The property the church is selling is perfect for Feltzer’s planned aquatic facility as it has a steel structure and a center large enough for a competitive size swimming pool, he said.

“There’s a lot of avenues from which we could utilize this facility, and we’re trying to approach all avenues with state funding and local donors to try to make this happen,” Feltzer said.

While Feltzer is excited by the building and ready to move forward, his plan may be far off.

One of the biggest hurdles the aquatics center will face will be zoning, as the facility does not yet have zoning approval. Another will be getting grants, donors and funding together.

“It’s all the very beginning stages,” Feltzer said. “Nothing is concrete. We don’t have a committee planned yet or anything. But this is a group of people and officials trying to move in this direction, see if we can gain public consensus and get this facility up and running.”

The entire process may take a few years, but Feltzer is confident that once the building, zoning and funding is in place, he can have the aquatics center up and running in 12 to 18 months.

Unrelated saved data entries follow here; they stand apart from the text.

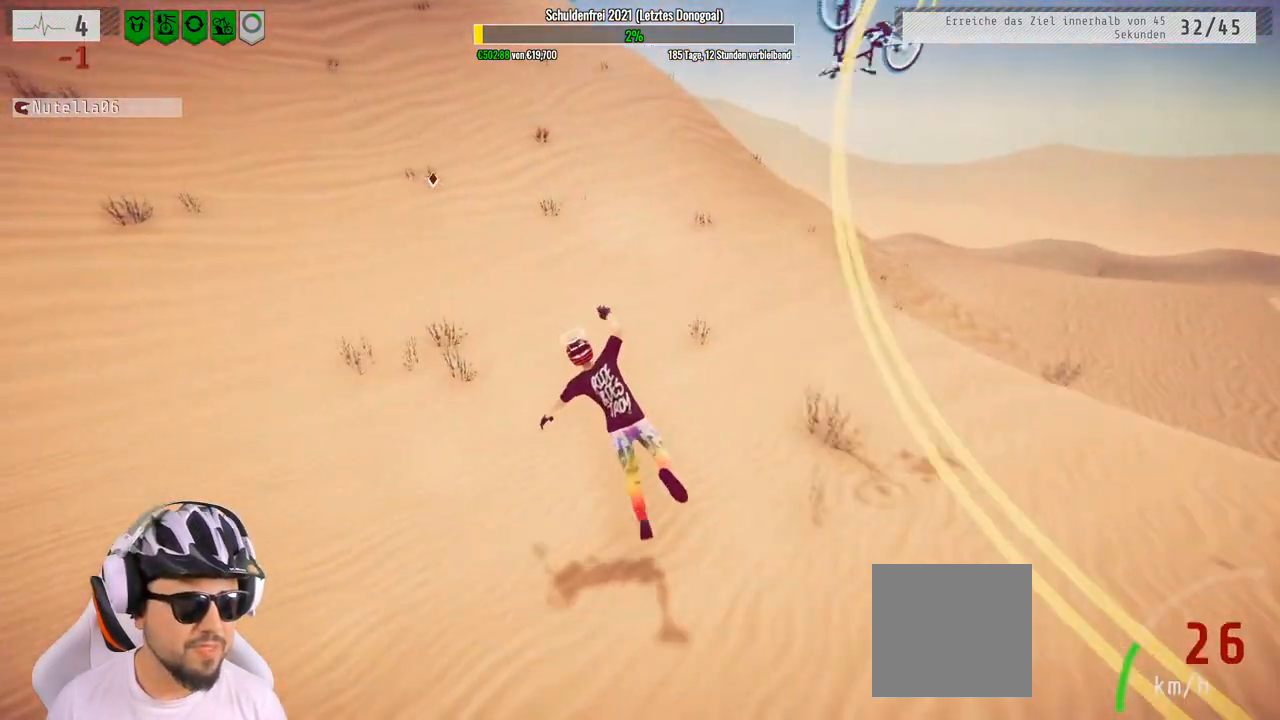
{"buttons": ["R2"], "left_stick": "center", "right_stick": "center", "events": [[150, "B", "down"], [200, "B", "up"]]}
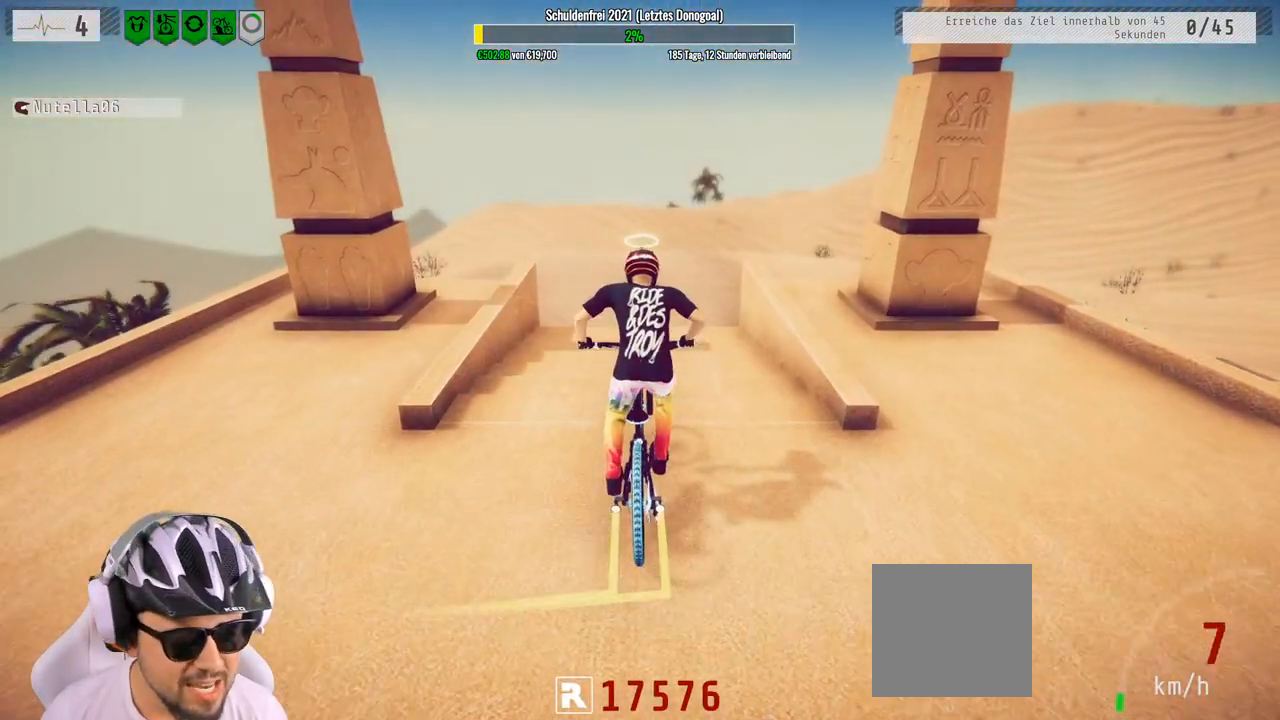
{"buttons": ["R2"], "left_stick": "center", "right_stick": "center", "events": []}
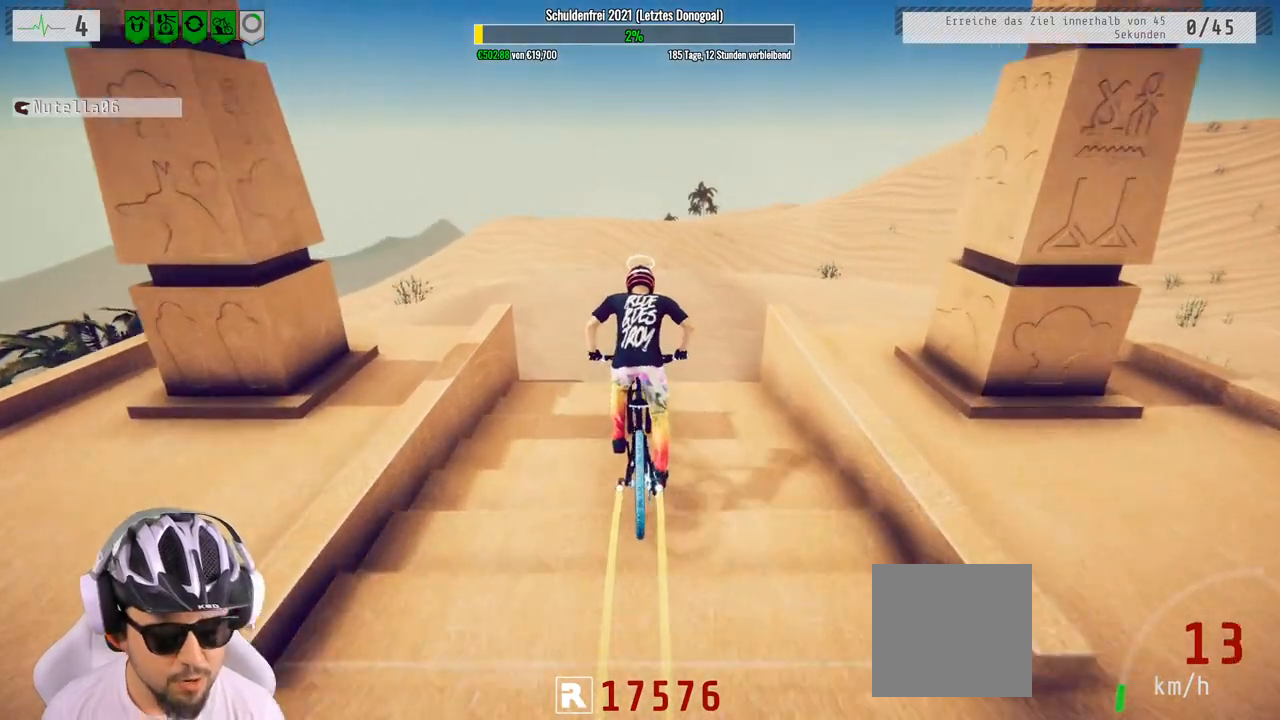
{"buttons": ["R2"], "left_stick": "left", "right_stick": "center", "events": [[400, "left_stick", "left"]]}
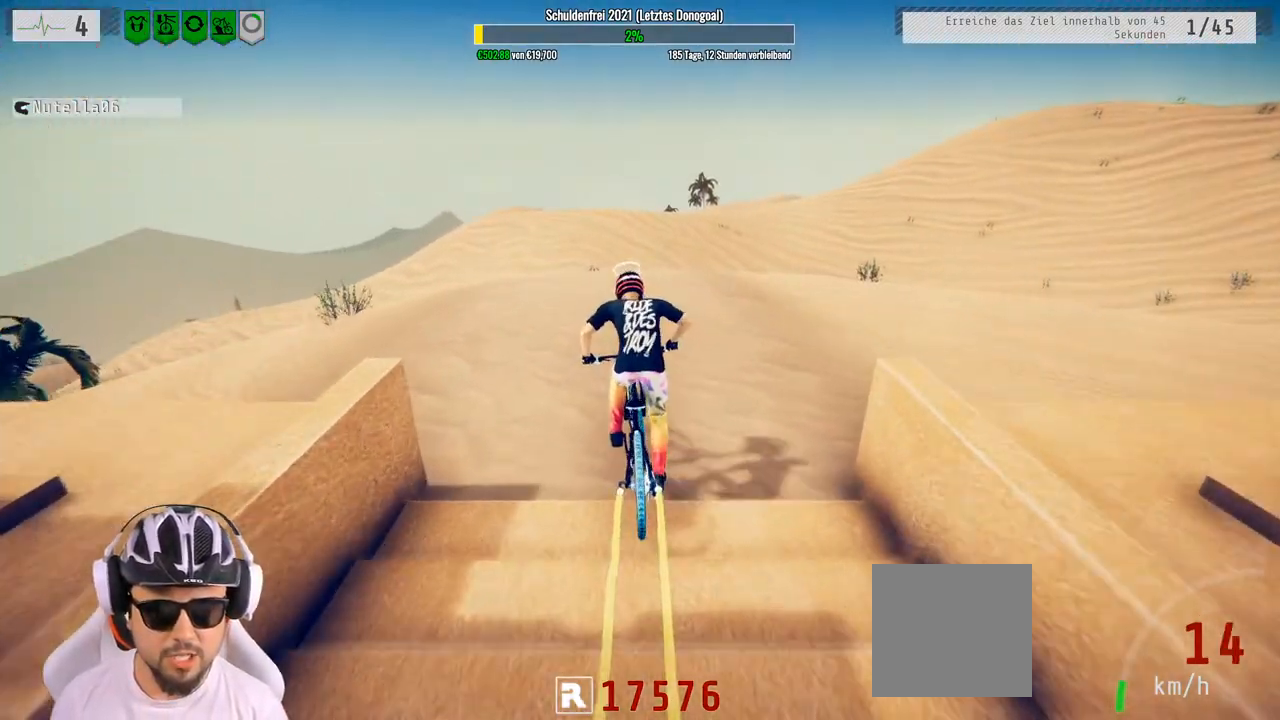
{"buttons": ["R2"], "left_stick": "left", "right_stick": "down", "events": [[50, "left_stick", "center"], [50, "right_stick", "down"], [400, "left_stick", "left"]]}
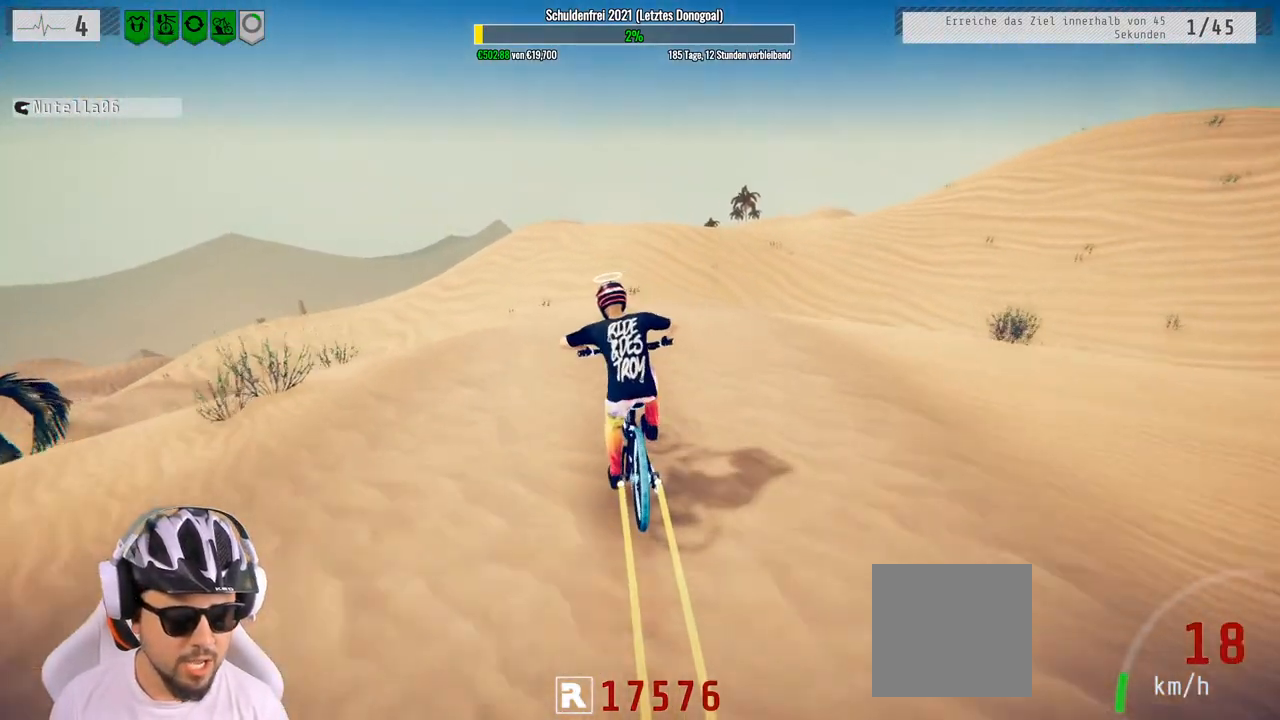
{"buttons": ["R2"], "left_stick": "down", "right_stick": "up", "events": [[17, "left_stick", "down-left"], [83, "right_stick", "up"], [217, "left_stick", "down"]]}
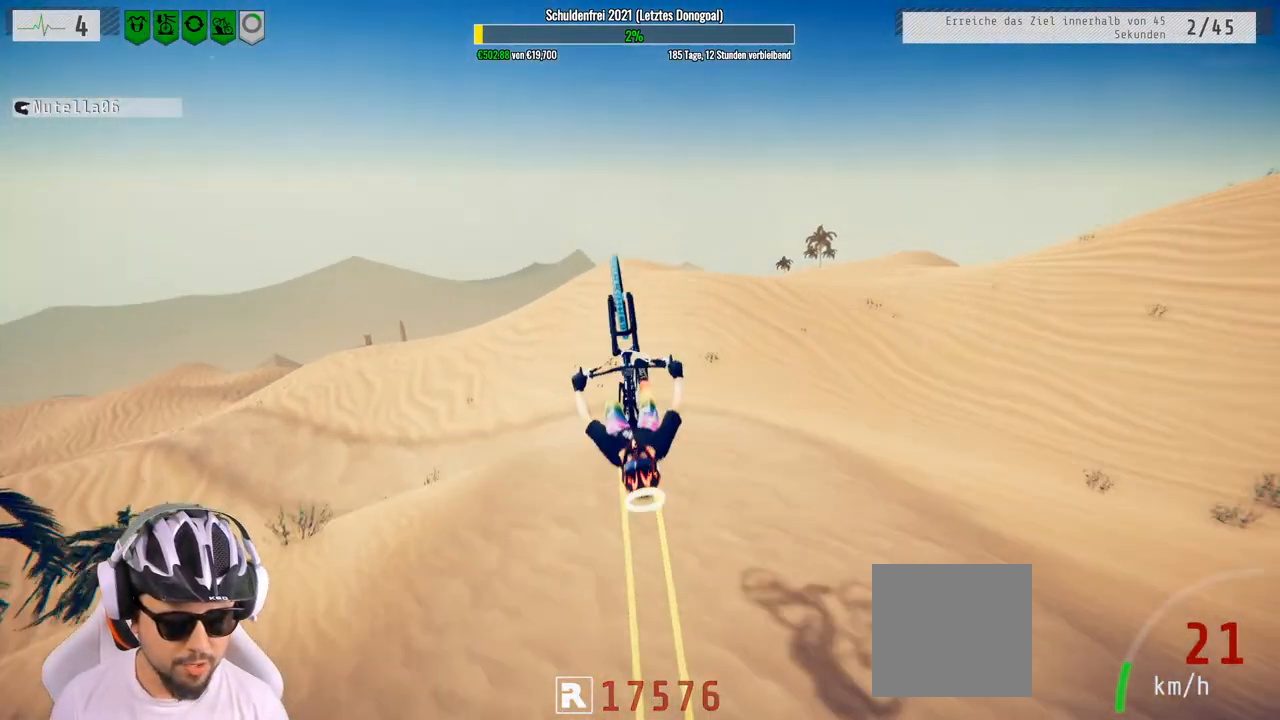
{"buttons": ["R2"], "left_stick": "down-left", "right_stick": "center", "events": [[33, "right_stick", "center"], [483, "left_stick", "down-left"]]}
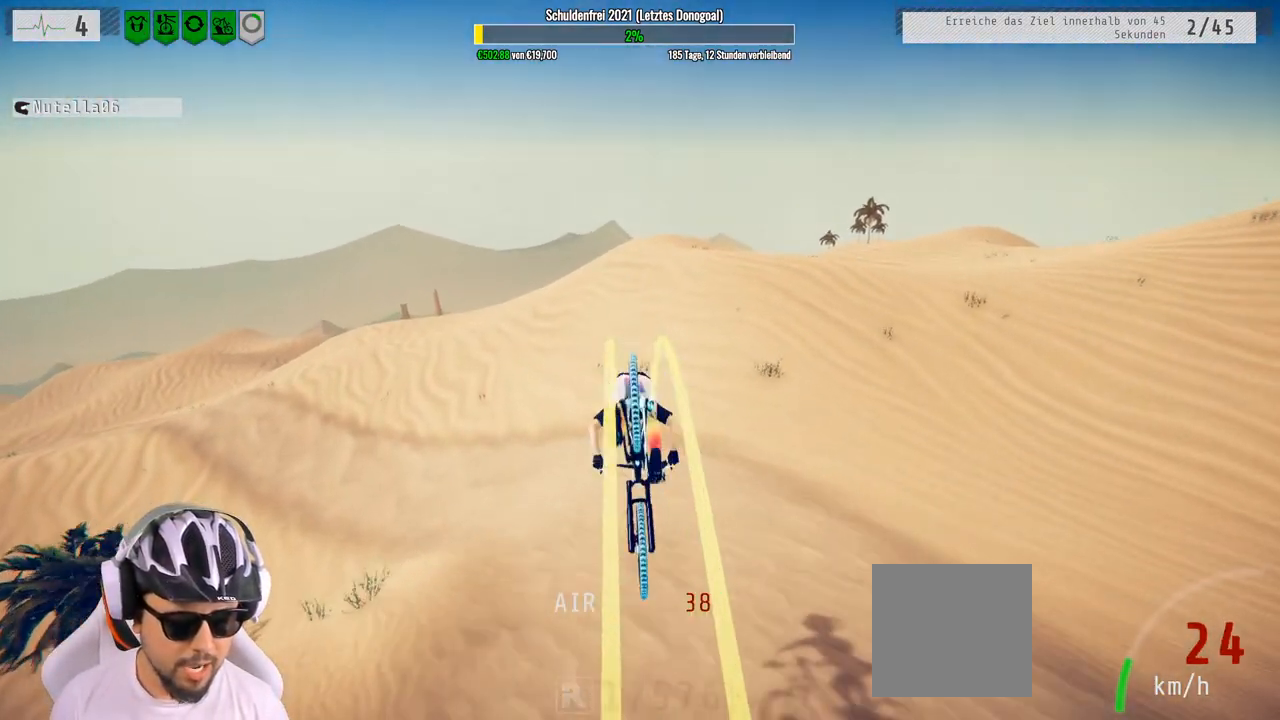
{"buttons": ["R2"], "left_stick": "up", "right_stick": "center", "events": [[117, "left_stick", "up"]]}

In the meantime, Geans, who expects to make back all the money he put into the building on the sale, will keep looking for ways to expand the church that would not be so costly to the congregation. One idea he has is to place an addition on the church’s current building, which he believes will be cost effective, so long as it is possible to retain the structural aspects already in place.

“[Abandoning the building project] is not a disappointment,” he said. “It’s a change in focus toward being fiscally strong.”